Anyway, I ended the relationship. Well, correction, I ended it because he didn't have the guts to. Been fucked up about it ever since even though I know I treated him well. He has such low self esteem and self loathing that commitment scared him away. He claimed in the end that I felt more like a friend and a brother to him, but it's just a cop out. Once the infatuation phase ended he was not able to carry a commitment forward, and conveniently abandoned all our agreements.
He can't face an authentic way of living so he was not able to avail himself of the golden opportunity he had to transform himself in the presence of a loving, caring, high values healer. My mistake was giving too much and thinking that martyrdom would save the relationship.
People like him need relationships to be shorter and intense because they can ride the high of the initial lust and then get out before the need to get real sinks in. He's an addict so that's his modus operandi. Unfortunately he skillfully displayed all the traits of exactly what I wanted in a partner which made me switch into long term partner mode and by the time things were breaking down on his end, all my defenses were down and I was completely vulnerable. He told me to my face on more than one occasion that I was the man of his dreams, that he had prayed for a high integrity healer to enter his life, someone loving and genuine. I opened myself up to him, and in the end he couldn't walk through the door that he himself opened. He's a user, and he went as far as he could until his old patterns surfaced. I blame myself for working so hard to raise him up, only to end up lowering myself. I am worth so much more than what happened in the end -- the level of dishonor was nothing short of epic. Last time we spoke he claimed he still loved me, and that may be true, but he has too many issues thst prevent him from living from a loving place within himself. And I fell for something that I thought was quite the opposite.

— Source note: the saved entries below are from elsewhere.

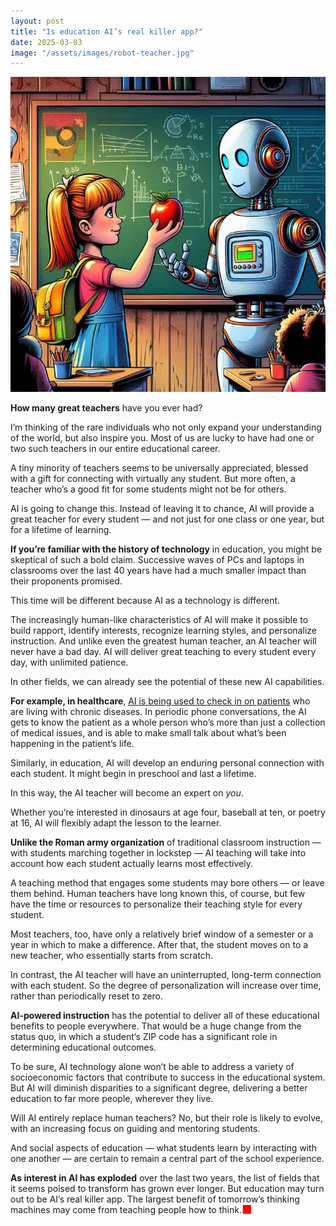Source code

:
 ```yaml
---
layout: post
title: "Is education AI’s real killer app?"
date: 2025-03-03
image: "/assets/images/robot-teacher.jpg"
---
```


![Illustration of little girl giving an apple to a robot teacher"](/assets/images/robot-teacher.jpg)

**How many great teachers** have you ever had?

I’m thinking of the rare individuals who not only expand your understanding of the world, but also inspire you. Most of us are lucky to have had one or two such teachers in our entire educational career.

A tiny minority of teachers seems to be universally appreciated, blessed with a gift for connecting with virtually any student. But more often, a teacher who’s a good fit for some students might not be for others.

AI is going to change this. Instead of leaving it to chance, AI will provide a great teacher for every student — and not just for one class or one year, but for a lifetime of learning.

**If you’re familiar with the history of technology** in education, you might be skeptical of such a bold claim. Successive waves of PCs and laptops in classrooms over the last 40 years have had a much smaller impact than their proponents promised.

This time will be different because AI as a technology is different.

The increasingly human-like characteristics of AI will make it possible to build rapport, identify interests, recognize learning styles, and personalize instruction. And unlike even the greatest human teacher, an AI teacher will never have a bad day. AI will deliver great teaching to every student every day, with unlimited patience.

In other fields, we can already see the potential of these new AI capabilities.

**For example, in healthcare**, [AI is being used to check in on patients](https://www.hippocraticai.com/personalized-interactions) who are living with chronic diseases. In periodic phone conversations, the AI gets to know the patient as a whole person who’s more than just a collection of medical issues, and is able to make small talk about what’s been happening in the patient’s life.

Similarly, in education, AI will develop an enduring personal connection with each student. It might begin in preschool and last a lifetime.

In this way, the AI teacher will become an expert on *you*.

Whether you’re interested in dinosaurs at age four, baseball at ten, or poetry at 16, AI will flexibly adapt the lesson to the learner.

**Unlike the Roman army organization** of traditional classroom instruction — with students marching together in lockstep — AI teaching will take into account how each student actually learns most effectively.

A teaching method that engages some students may bore others — or leave them behind. Human teachers have long known this, of course, but few have the time or resources to personalize their teaching style for every student.

Most teachers, too, have only a relatively brief window of a semester or a year in which to make a difference. After that, the student moves on to a new teacher, who essentially starts from scratch.

In contrast, the AI teacher will have an uninterrupted, long-term connection with each student. So the degree of personalization will increase over time, rather than periodically reset to zero.

**AI-powered instruction** has the potential to deliver all of these educational benefits to people everywhere. That would be a huge change from the status quo, in which a student’s ZIP code has a significant role in determining educational outcomes.

To be sure, AI technology alone won’t be able to address a variety of socioeconomic factors that contribute to success in the educational system. But AI will diminish disparities to a significant degree, delivering a better education to far more people, wherever they live.

Will AI entirely replace human teachers? No, but their role is likely to evolve, with an increasing focus on guiding and mentoring students.

And social aspects of education — what students learn by interacting with one another — are certain to remain a central part of the school experience.

**As interest in AI has exploded** over the last two years, the list of fields that it seems poised to transform has grown ever longer. But education may turn out to be AI’s real killer app. The largest benefit of tomorrow’s thinking machines may come from teaching people how to think.<span style="font-size: 1.3em; color: red; vertical-align: -0.05em; line-height: 0;">■</span>
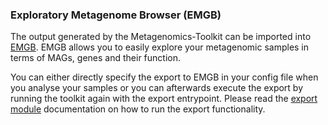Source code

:### Exploratory Metagenome Browser (EMGB)

The output generated by the Metagenomics-Toolkit can be imported into [EMGB](https://gitab.ub.uni-bielefeld.de/cmg/emgb/emgb-server).
EMGB allows you to easily explore your metagenomic samples in terms of MAGs, genes and their function.

You can either directly specify the export to EMGB in your config file when you analyse your samples or you can afterwards execute the
export by running the toolkit again with the export entrypoint. Please read the [export module](modules/export.md) documentation on how to run the export functionality.

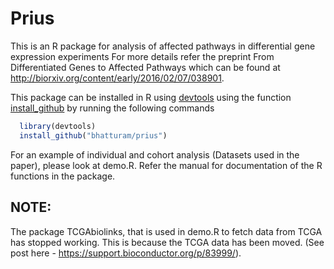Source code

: # Prius
This is an R package for analysis of affected pathways in differential gene expression experiments
For more details refer the preprint From Differentiated Genes to Affected Pathways which can be found at http://biorxiv.org/content/early/2016/02/07/038901.

This package can be installed in R using [devtools](https://cran.r-project.org/web/packages/devtools/index.html) using the function [install_github](http://www.inside-r.org/packages/cran/devtools/docs/install_github) by running the following commands

```R
  library(devtools)
  install_github("bhatturam/prius")
```
For an example of individual and cohort analysis (Datasets used in the paper), please look at demo.R. Refer the manual for documentation
of the R functions in the package.

## NOTE: 
The package TCGAbiolinks, that is used in demo.R to fetch data from TCGA has stopped working. This is because the TCGA data has been moved. (See post here - https://support.bioconductor.org/p/83999/). 
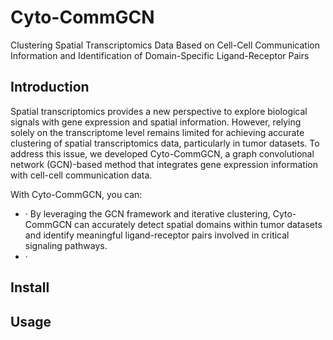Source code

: # Cyto-CommGCN 
Clustering Spatial Transcriptomics Data Based on Cell-Cell Communication Information and Identification of Domain-Specific Ligand-Receptor Pairs
## Introduction
Spatial transcriptomics provides a new perspective to explore biological signals with gene expression and spatial information. However, relying solely on the transcriptome level remains limited for achieving accurate clustering of spatial transcriptomics data, particularly in tumor datasets. To address this issue, we developed Cyto-CommGCN, a graph convolutional network (GCN)-based method that integrates gene expression information with cell-cell communication data. 

With Cyto-CommGCN, you can:

* · By leveraging the GCN framework and iterative clustering, Cyto-CommGCN can accurately detect spatial domains within tumor datasets and identify meaningful ligand-receptor pairs involved in critical signaling pathways.
* · 
## Install


## Usage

That he would run back to his ex who showed him nothing but unrequited love for the 5 years they were together is nothing short of borderline and the sign of a disturbed person. Not to mention, shortly after our breakup he was ready to become friends again right away, requesting all the material benefits we both shared as partners, assuming he could get more out of me as a friend... yet not really acknowledging my extreme level of grief and sorrow. So while he was busy cheating on me and betrayibg me in the worst way and at the worst possible time, I was learning sexual healing techniques from a therapist to try and help him. What an idiot I am, I did way too much.
I know this shit is mostly his fault and I know where I went horribly wrong, but when that relationship ended a piece of me died. It has triggered major anxiety and depression, and a flare up of crohns and colitis. I'm in the hospital on dilaudid and my entire life is in ruins -- all because I entrusted my heart, my future, my hopes and dreams to someone who was conning himself and me as a result.